TO-DO ITEM> Read the records below and report each line in which "pixels" occurs.

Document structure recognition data
--
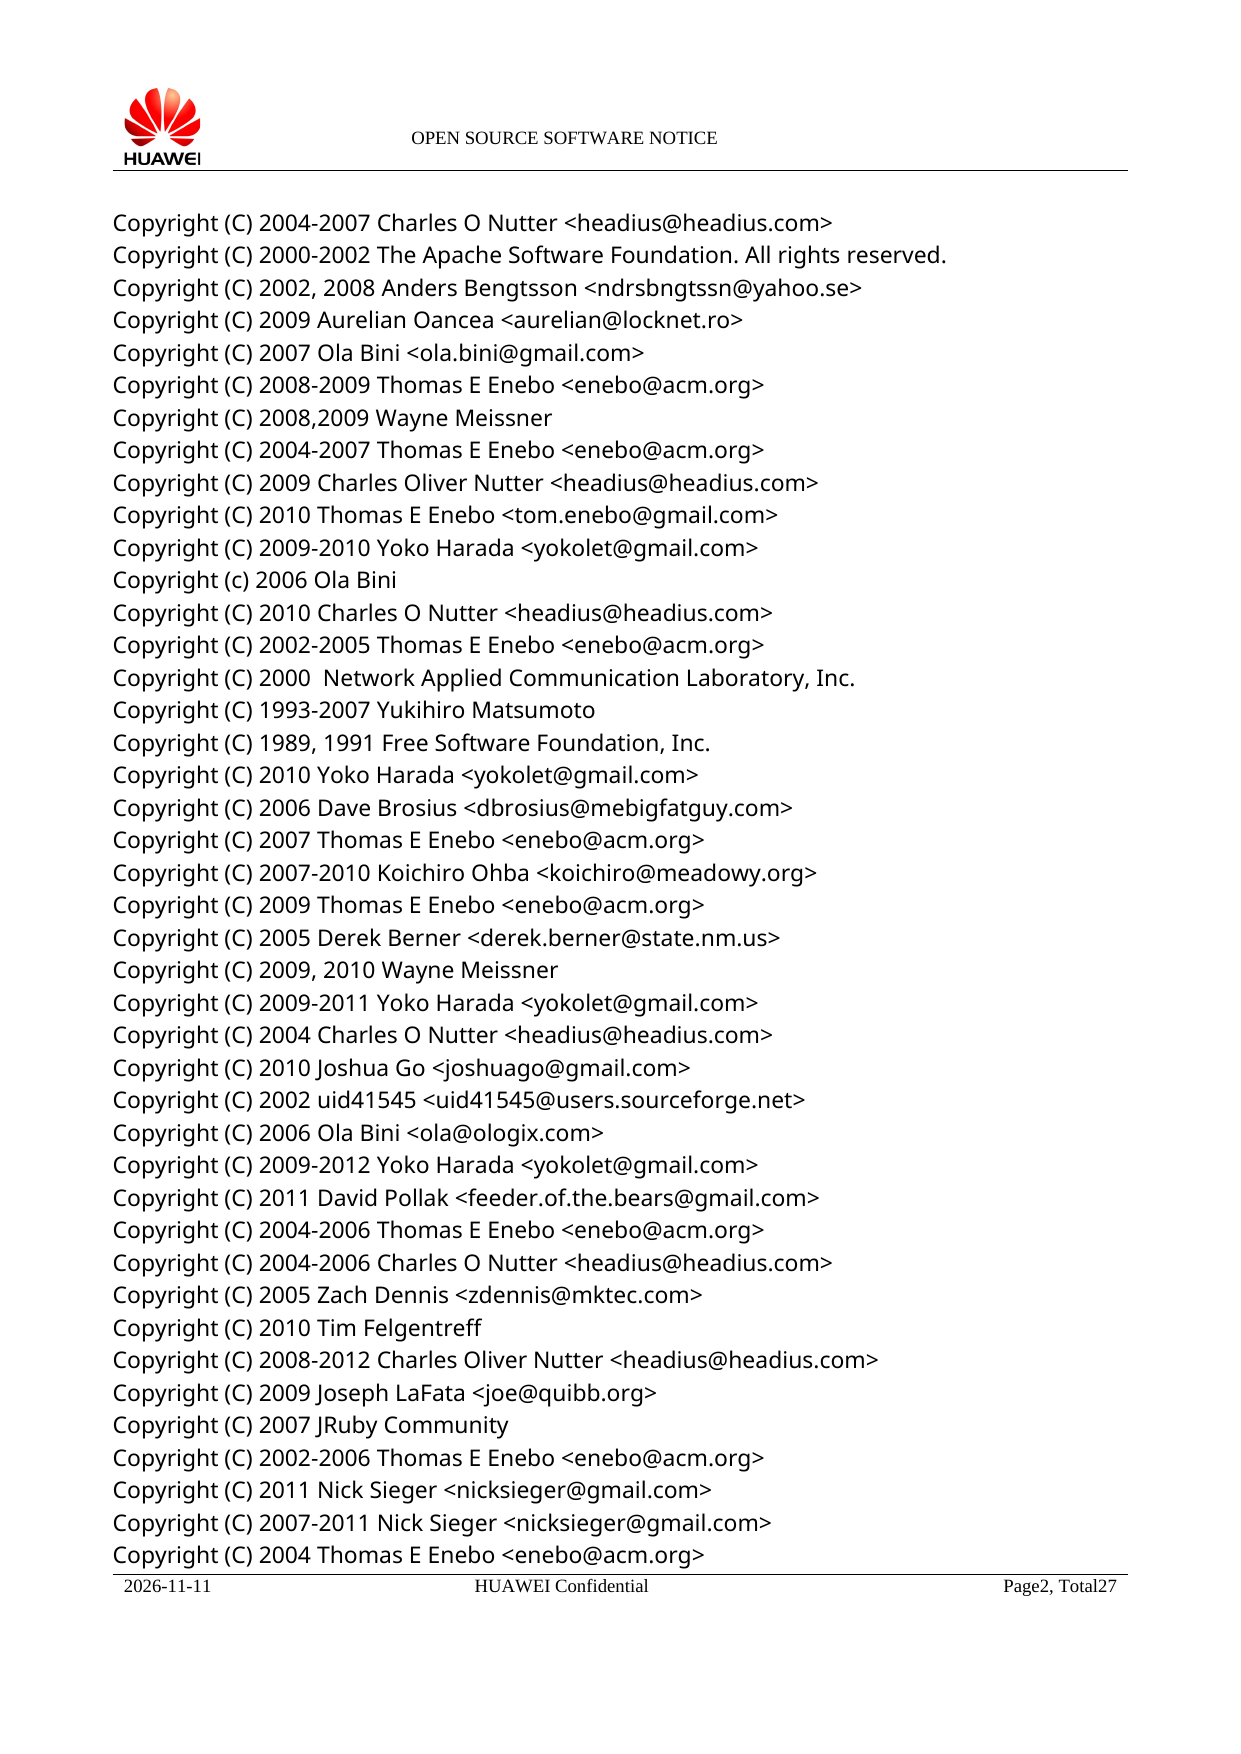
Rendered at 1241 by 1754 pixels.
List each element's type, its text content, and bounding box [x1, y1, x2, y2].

text Copyright (C) 2006 Thomas E Enebo <enebo@acm.org> Copytight (C) 2006-2007 Thomas E Enebo <enebo@acm.org> Copyright (C) 2008, 2009 JRuby project Copyright (C) 2005 Tim Azzopardi <tim@tigerfive.com> Copyright (C) 2005-2008 Charles O Nutter <headius@headius.com> Copyright (C) 2010 Ola Bini <ola.bini@gmail.com> Copyright (c) 2015 JRuby. Copyright (C) 1991, 1999 Free Software Foundation, Inc. Copyright (c) 2007 Wayne Meissner. Copyright (C) 2013 The JRuby team <jruby@jruby.org> Copyright (C) 2010 Thomas E Enebo (tom.enebo@gmail.com) Copyright (C) 2004-2005 Charles O Nutter <headius@headius.com> Copyright (C) 2006 Michael Studman <codehaus@michaelstudman.com> Copyright (c) 2000, 2001 Markus Friedl. All rights reserved. Copyright (c) 2008-2014 Ruby-FFI contributors Copyright (C) 2006 Evan Buswell <evan@heron.sytes.net> Copyright (C) 2013 Thomas E Enebo <enebo@acm.org> Copyright (C) 2013 The JRuby Community (and contribs) <team@jruby.org> Copyright (C) 2010 JRuby project Copyright (C) 2004-2007 Charles O Nutter <headius@headius.com> Copyright (C) 2000-2002 The Apache Software Foundation. All rights reserved. Copyright (C) 2002, 2008 Anders Bengtsson <ndrsbngtssn@yahoo.se> Copyright (C) 2009 Aurelian Oancea <aurelian@locknet.ro> Copyright (C) 2007 Ola Bini <ola.bini@gmail.com> Copyright (C) 2008-2009 Thomas E Enebo <enebo@acm.org> Copyright (C) 2008,2009 Wayne Meissner Copyright (C) 2004-2007 Thomas E Enebo <enebo@acm.org> Copyright (C) 2009 Charles Oliver Nutter <headius@headius.com> Copyright (C) 2010 Thomas E Enebo <tom.enebo@gmail.com> Copyright (C) 2009-2010 Yoko Harada <yokolet@gmail.com> Copyright (c) 2006 Ola Bini Copyright (C) 2010 Charles O Nutter <headius@headius.com> Copyright (C) 2002-2005 Thomas E Enebo <enebo@acm.org> Copyright (C) 2000 Network Applied Communication Laboratory, Inc. Copyright (C) 1993-2007 Yukihiro Matsumoto Copyright (C) 1989, 1991 Free Software Foundation, Inc. Copyright (C) 2010 Yoko Harada <yokolet@gmail.com> Copyright (C) 2006 Dave Brosius <dbrosius@mebigfatguy.com> Copyright (C) 2007 Thomas E Enebo <enebo@acm.org> Copyright (C) 2007-2010 Koichiro Ohba <koichiro@meadowy.org> Copyright (C) 2009 Thomas E Enebo <enebo@acm.org> Copyright (C) 2005 Derek Berner <derek.berner@state.nm.us> Copyright (C) 2009, 2010 Wayne Meissner Copyright (C) 2009-2011 Yoko Harada <yokolet@gmail.com> Copyright (C) 2004 Charles O Nutter <headius@headius.com> Copyright (C) 2010 Joshua Go <joshuago@gmail.com> Copyright (C) 2002 uid41545 <uid41545@users.sourceforge.net> Copyright (C) 2006 Ola Bini <ola@ologix.com> Copyright (C) 2009-2012 Yoko Harada <yokolet@gmail.com> Copyright (C) 2011 David Pollak <feeder.of.the.bears@gmail.com> Copyright (C) 2004-2006 Thomas E Enebo <enebo@acm.org> Copyright (C) 2004-2006 Charles O Nutter <headius@headius.com> Copyright (C) 2005 Zach Dennis <zdennis@mktec.com> Copyright (C) 2010 Tim Felgentreff Copyright (C) 2008-2012 Charles Oliver Nutter <headius@headius.com> Copyright (C) 2009 Joseph LaFata <joe@quibb.org> Copyright (C) 2007 JRuby Community Copyright (C) 2002-2006 Thomas E Enebo <enebo@acm.org> Copyright (C) 2011 Nick Sieger <nicksieger@gmail.com> Copyright (C) 2007-2011 Nick Sieger <nicksieger@gmail.com> Copyright (C) 2004 Thomas E Enebo <enebo@acm.org> Copyright (C) 2006 Antti Karanta <antti.karanta@napa.fi> Copyright (C) 2006 Tim Azzopardi <tim@tigerfive.com> Copyright (C) 2009 MenTaLguY <mental@rydia.net> Copyright (C) 2005 Charles O Nutter <headius@headius.com> Copyright (C) 2004-2005 David Corbin <dcorbin@users.sourceforge.net> Copyright (C) 2012 The JRuby Community <www.jruby.org> Copyright (C) 2006 Antti Karanta <Antti.Karanta@napa.fi> Copyright (c) 2010,2011 Damien Miller. All rights reserved. Copyright (C) 2008 The JRuby Community <www.jruby.org> Copyright (C) 2004-2005 Thomas E Enebo <enebo@acm.org> Copyright (C) 2006, 2007 Ola Bini <ola@ologix.com> Copyright (C) 2010 Wayne Meissner, Tim Felgentreff Copyright (C) 2006 Michael Studman <me@michaelstudman.com> Copyright (C) 2001-2002 Benoit Cerrina <b.cerrina@wanadoo.fr> Copyright (C) 2008-2013 Charles Oliver Nutter <headius@headius.com> Copyright (C) 2011 Koichiro Ohba <koichiro@meadowy.org> Copyright (C) 2009 Wayne Meissner Copyright (C) 2001 Benoit Cerrina <b.cerrina@wanadoo.fr> Copyright (C) 2015 The JRuby Team Copyright (C) 2000 Information-technology Promotion Agency, Japan Copyright (C) 2005 Jason Voegele <jason@jvoegele.com> Copyright (C) 2006 Ola Bini <ola.bini@ki.se> Copyright (C) 2006 Derek Berner <derek.berner@state.nm.us> Copyright (C) 2010 Wayne Meissner Copyright (C) 2010, Tim Felgentreff Copyright (C) 2013 The JRuby Team <jruby@jruby.org> Copyright (C) 2006 Ryan Bell <ryan.l.bell@gmail.com> Copyright (C) 2009 Hongli Lai <hongli@phusion.nl> Copyright (C) 2006 The JRuby Community <www.jruby.org> Copyright (C) 1991, 1999 Free Software Foundation, Inc. Copyright (C) 2006-2007 Thomas E Enebo <enebo@acm.org> Copyright (C) 1993-2008 Yukihiro Matsumoto Copyright (C) 2005 David Corbin <dcorbin@users.sf.net> Copyright (C) 2008 Vladimir Sizikov <vsizikov@gmail.com> Copyright (C) 2001-2004 by Michael Neumann (mailto:mneumann@ntecs.de) Copyright (C) 2003-2009 Thomas E Enebo <enebo@acm.org> Copyright (C) 2001-2004 Jan Arne Petersen <jpetersen@uni-bonn.de> Copyright (C) 2000 Information-technology Promotion Agency, Japan Copyright (C) 2006 Peter K Chan <peter@oaktop.com> Copyright (C) 2009 Sun Microsystems, Inc Copyright (C) 2011 Charles O Nutter <headius@headius.com> Copyright (C) 2008-2009 The JRuby Community <www.jruby.org> Copyright (C) 2006 Kresten Krab Thorup <krab@gnu.org> Copyright (C) 2007 Charles O Nutter <headius@headius.com> Copyright (C) 2007 MenTaLguY <mental@rydia.net> Copyright (C) 2008 MenTaLguY <mental@rydia.net> Copyright (C) 2008 The JRuby Community <www.headius.com> Copyright (C) 2002-2004 Thomas E Enebo <enebo@acm.org> Copyright (C) 2011 Charles Oliver Nutter <headius@headius.com> Copyright (C) 2006-2007 Charles Nutter <headius@headius.com> Copyright (C) 2007 William N Dortch <bill.dortch@gmail.com> Copyright (C) 2008 Charles O Nutter <headius@headius.com> Copyright (C) 2010, 2011 Wayne Meissner Copyright (C) 2006 Lukas Felber <lfelber@hsr.ch> Copyright (C) 2013 Benoit Daloze <eregontp@gmail.com> Copyright (C) 2007 Miguel Covarrubias <mlcovarrubias@gmail.com> Copyright (C) 2007 Mirko Stocker <me@misto.ch> Copyright (C) 2002, 2009 Jan Arne Petersen <jpetersen@uni-bonn.de> Copyright (C) 1993-2003 Yukihiro Matsumoto Copyright (C) 2006 Daniel Steer <damian.steer@hp.com> Copyright (C) 2006 Ola Bini <Ola.Bini@ki.se> Copyright (C) 2002 Anders Bengtsson <ndrsbngtssn@yahoo.se> Copyright (C) 2014 Timur Duehr <tduehr@gmail.com> Copyright (C) 2009 JRuby project Copyright (C) 2007, 2008 Robert Egglestone <robert@cs.auckland.ac.nz> Copyright (C) 2006-2008 Charles O Nutter <headius@headius.com> Copyright (c) 2009 Aman Gupta. Copyright (C) 2007 Ola Bini <ola@ologix.com> Copyright (c) 2000 - 2006 The Legion Of The Bouncy Castle (http:www.bouncycastle.org) Copyright (C) 2009 Thomas E. Enebo <tom.enebo@gmail.com> Copyright (C) 2007 Nick Sieger <nicksieger@gmail.com> Copyright (c) Ryan Davis, seattle.rb Copyright (C) 2008 Joseph LaFata <joe@quibb.org> Copyright (C) 2000 Network Applied Communication Laboratory, Inc. Copyright (c) 2008-2012 Ruby-FFI contributors Copyright (C) 2001 Ed Sinjiashvili <slorcim@users.sourceforge.net> Copyright (C) 2007-2011 Koichiro Ohba <koichiro@meadowy.org> Copyright (C) 2003 Joey Gibson <joey@joeygibson.com> Copyright (C) 2002-2010 JRuby Community Copyright (C) 2004-2005, 2009 Charles O Nutter <headius@headius.com> Copyright (c) 2007 Wayne Meissner. All rights reserved. Copyright (C) 2008-2010 Wayne Meissner Copyright (C) 2009-2011 Yoko Harada <yokolet@gmail.com>, CloudBees, Inc. Copyright (C) 2004 Stefan Matthias Aust <sma@3plus4.de> Copyright (C) 2001-2011 The JRuby Community (and contribs) Copyright (c) 2008 Engine Yard, Inc. All rights reserved. Copyright (C) 2002-2004 Jan Arne Petersen <jpetersen@uni-bonn.de> Copyright (C) 2002 Benoit Cerrina <b.cerrina@wanadoo.fr> Copyright (C) 2006 Charles Oliver Nutter <headius@headius.com> Copyright (C) 2006 Nick Sieger <nicksieger@gmail.com> Copyright (C) 2004 David Corbin <dcorbin@users.sourceforge.net> Copyright (C) 2002 Jason Voegele <jason@jvoegele.com> Copyright (c) 2003, 2004 Jim Weirich Copyright (C) 2001 Alan Moore <alanmoore@gmx.net> Copyright (c) 2006 Ola Bini.\ Copyright (c) The Regents of the University of California. Copyright (C) 2002-2004 Anders Bengtsson <ndrsbngtssn@yahoo.se> Copyright (C) 2008, 2009 Wayne Meissner Copyright (C) 2006 Nick Sieger Copyright (C) 2008 Ola Bini <ola.bini@gmail.com> Copyright (C) 2009 Charles O Nutter <headius@headius.com> Copyright (C) 2006-2007 Miguel Covarrubias <mlcovarrubias@gmail.com> Copyright (C) 2003 Thomas E Enebo <enebo@acm.org> Copyright (C) 2006 Anders Bengtsson <ndrsbngtssn@yahoo.se> Copyright (C) 2001-2002 Jan Arne Petersen <jpetersen@uni-bonn.de> Copyright (C) 2005 David Corbin <dcorbin@users.sourceforge.net> Copyright (C) 2007-2012 Charles Oliver Nutter <headius@headius.com> Copyright (C) 2006-2007 Mirko Stocker <me@misto.ch> Copyright (c) 2009 Andrea Fazzi <andrea.fazzi@alcacoop.it>. Copyright (C) 2004 Anders Bengtsson <ndrsbngtssn@yahoo.se> Copyright (C) 2002-2011 JRuby Community Copyright (C) 2007 Charles Oliver Nutter <headius@headius.com> Copyright (C) 2006 Evan Buswell <ebuswell@gmail.com> Copyright (c) 1991, 1993 The Regents of the University of California. All rights reserved. Copyright (C) 2002-2007 Anders Bengtsson <ndrsbngtssn@yahoo.se> Copyright (C) 2001 Chad Fowler <chadfowler@chadfowler.com> Copyright (C) 2008 JRuby project Copyright (C) 2004 Joey Gibson <joey@joeygibson.com> Copyright (C) 2004-2011 Thomas E Enebo <enebo@acm.org> Copyright (C) 2008 Yukihiro Matsumoto Copyright (C) 2006 Mirko Stocker <me@misto.ch> Copyright (C) 2006 Damian Steer <pldms@mac.com> Copyright (C) 2010 Charles Oliver Nutter <headius@headius.com> Copyright (C) 2000-2002 The Apache Software Foundation. All\ Copyright (c) Ryan Davis, Seattle.rb Copyright (C) 2007-2010 JRuby Team <team@jruby.org> Copyright (c) 2007 Peter Brant <peter.brant@gmail.com> Copyright (C) 2004 Jan Arne Petersen <jpetersen@uni-bonn.de> Copyright (C) 2006 Aslak Hellesoy <rinkrank@codehaus.org> Copyright (C) 2005 Kiel Hodges <jruby-devel@selfsosoft.com> Copyright (C) 2006 Miguel Covarrubias <mlcovarrubias@gmail.com> Copyright (C) 2007 Nick Sieger Copyright (C) 2006 Thomas Corbat <tcorbat@hsr.ch> Copyright (C) 2004-2008 Thomas E Enebo <enebo@acm.org> Copyright (C) 2003-2004 Anders Bengtsson <ndrsbngtssn@yahoo.se> Copyright (C) 2007 The JRuby Community Copyright (C) 2003-2004 Thomas E Enebo <enebo@acm.org> Copyright (C) 2002 Jan Arne Petersen <jpetersen@uni-bonn.de> Copyright (C) 2007, 2008 Ola Bini <ola@ologix.com> Copyright (C) 2007 Free Software Foundation, Inc. <http:fsf.org/>\ Copyright (C) 2011-2013 Yoko Harada <yokolet@gmail.com> Copyright (C) 2006 Charles O Nutter <headius@headius.com> Copyright (C) 2013 The JRuby Community (jruby.org) Copyright (C) 2006 MenTaLguY <mental@rydia.net> Copyright (C) 2007 Free Software Foundation, Inc. <http:fsf.org/> Copyright (C) 2009 Yoko Harada <yokolet@gmail.com> Copyright (C) 2007 Damian Steer <pldms@mac.com> Copyright (C) 2002 Don Schwartz <schwardo@users.sourceforge.net> Copyright (C) 2007 Charles Nutter <charles.o.nutter@sun.com> Copyright (C) 2005 Thomas E. Enebo <enebo@acm.org> Copyright (C) 2008 Thomas E Enebo <enebo@acm.org> Copyright (C) 2001-2004 Stefan Matthias Aust <sma@3plus4.de> Copyright (C) 2013 The JRuby Team (jruby@jruby.org) Copyright (C) 2010 Hiroshi Nakamura <nahi@ruby-lang.org> Copyright (C) 2011 Wayne Meissner Copyright (C) 2007-2011 JRuby Team <team@jruby.org> Copyright (C) 2008-2009 Joseph LaFata <joe@quibb.org> Copyright (C) 2005 Thomas E Enebo <enebo@acm.org> Copyright (C) 2004-2009 Thomas E Enebo <enebo@acm.org> Copyright (C) 2009 Vladimir Sizikov <vsizikov@gmail.com> Copyright (C) 2007 Vladimir Sizikov <vsizikov@gmail.com> Copyright (C) 1989, 1991 Free Software Foundation, Inc.\ Copyright (C) 2009-2013 Yoko Harada <yokolet@gmail.com> Copyright (c) 2008 Alexander von Gernler. All rights reserved. Copyright 2004-2012, Martian Software, Inc. Copyright (C) 2011 Yoko Harada <yokolet@gmail.com> [112, 206, 1128, 1571]
picture [124, 88, 201, 165]
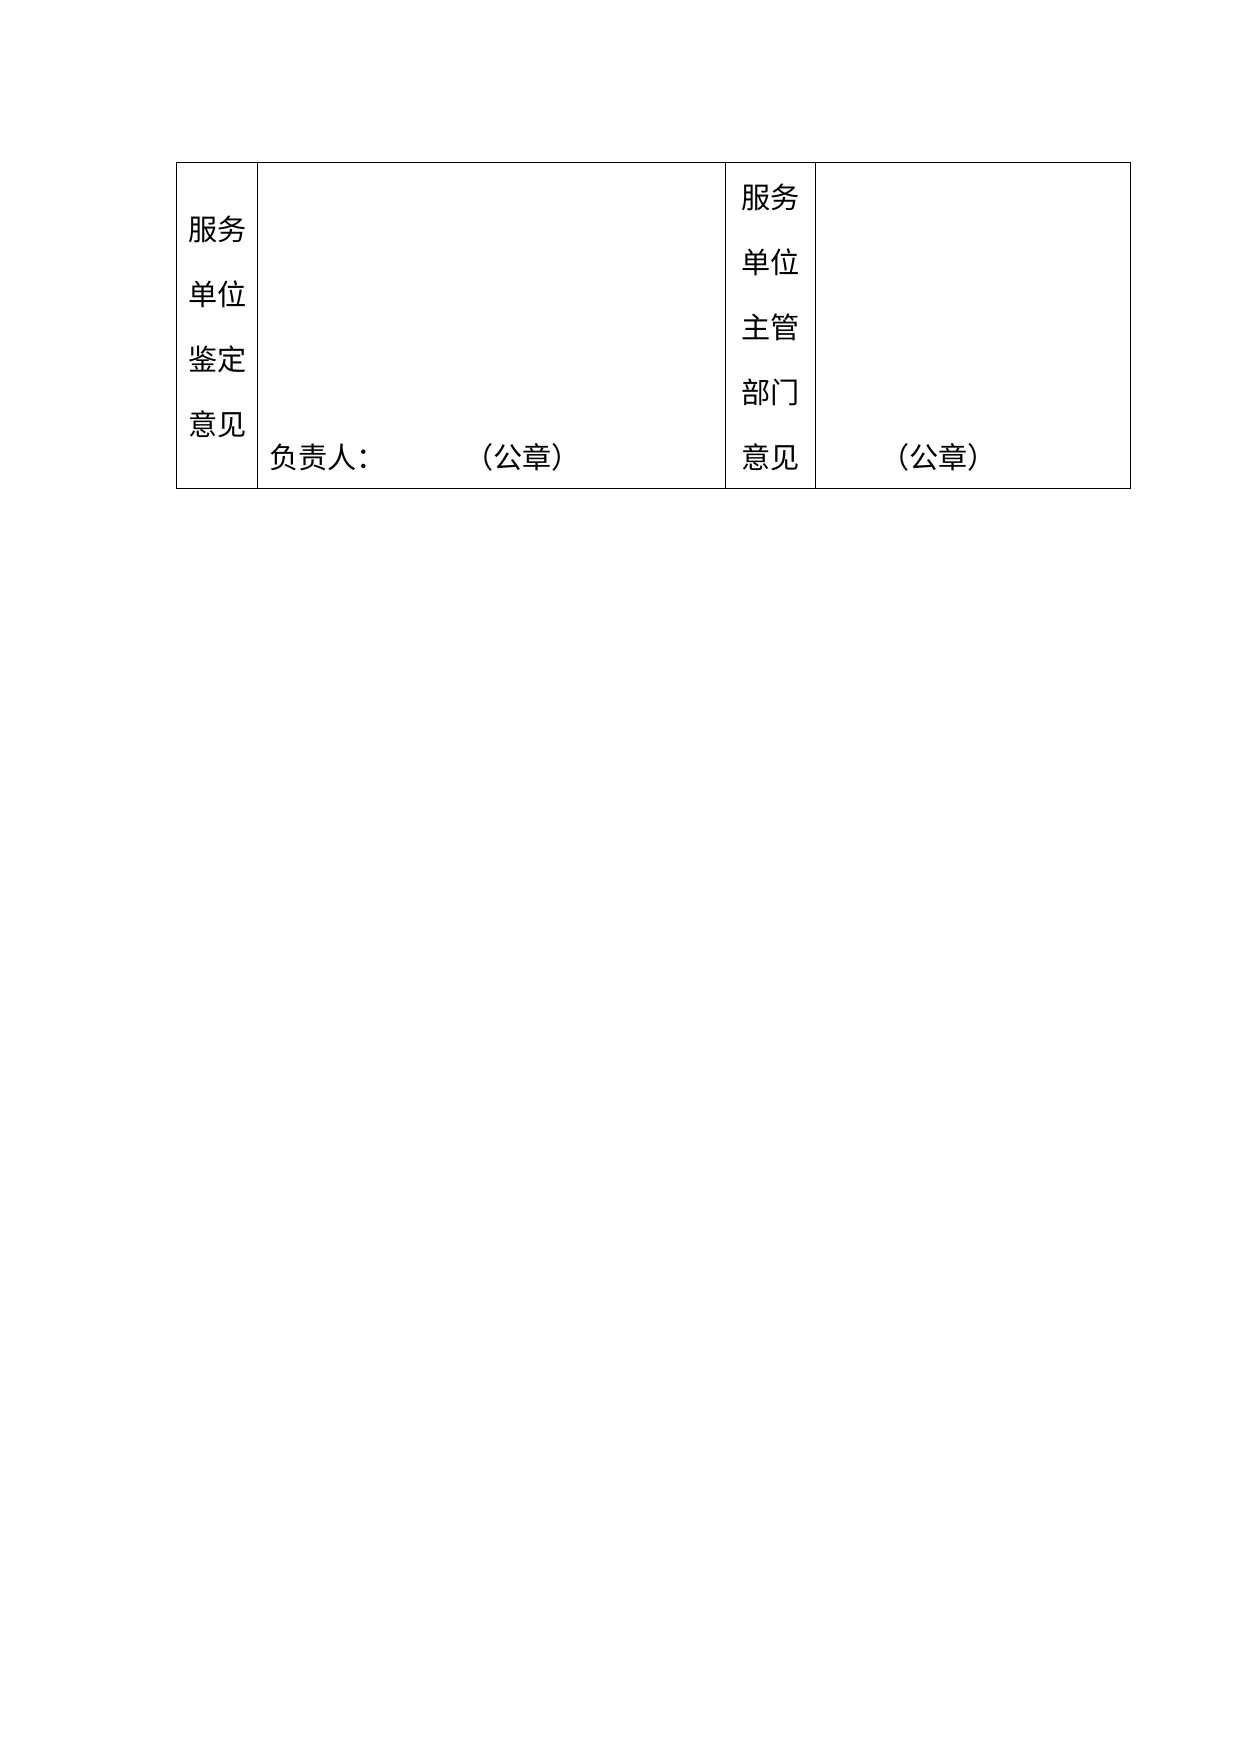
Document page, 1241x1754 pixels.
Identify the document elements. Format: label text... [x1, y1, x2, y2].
--
ANSWER AREA>
Rendered at 1241 by 1754 pixels.
Document page, 1241x1754 pixels.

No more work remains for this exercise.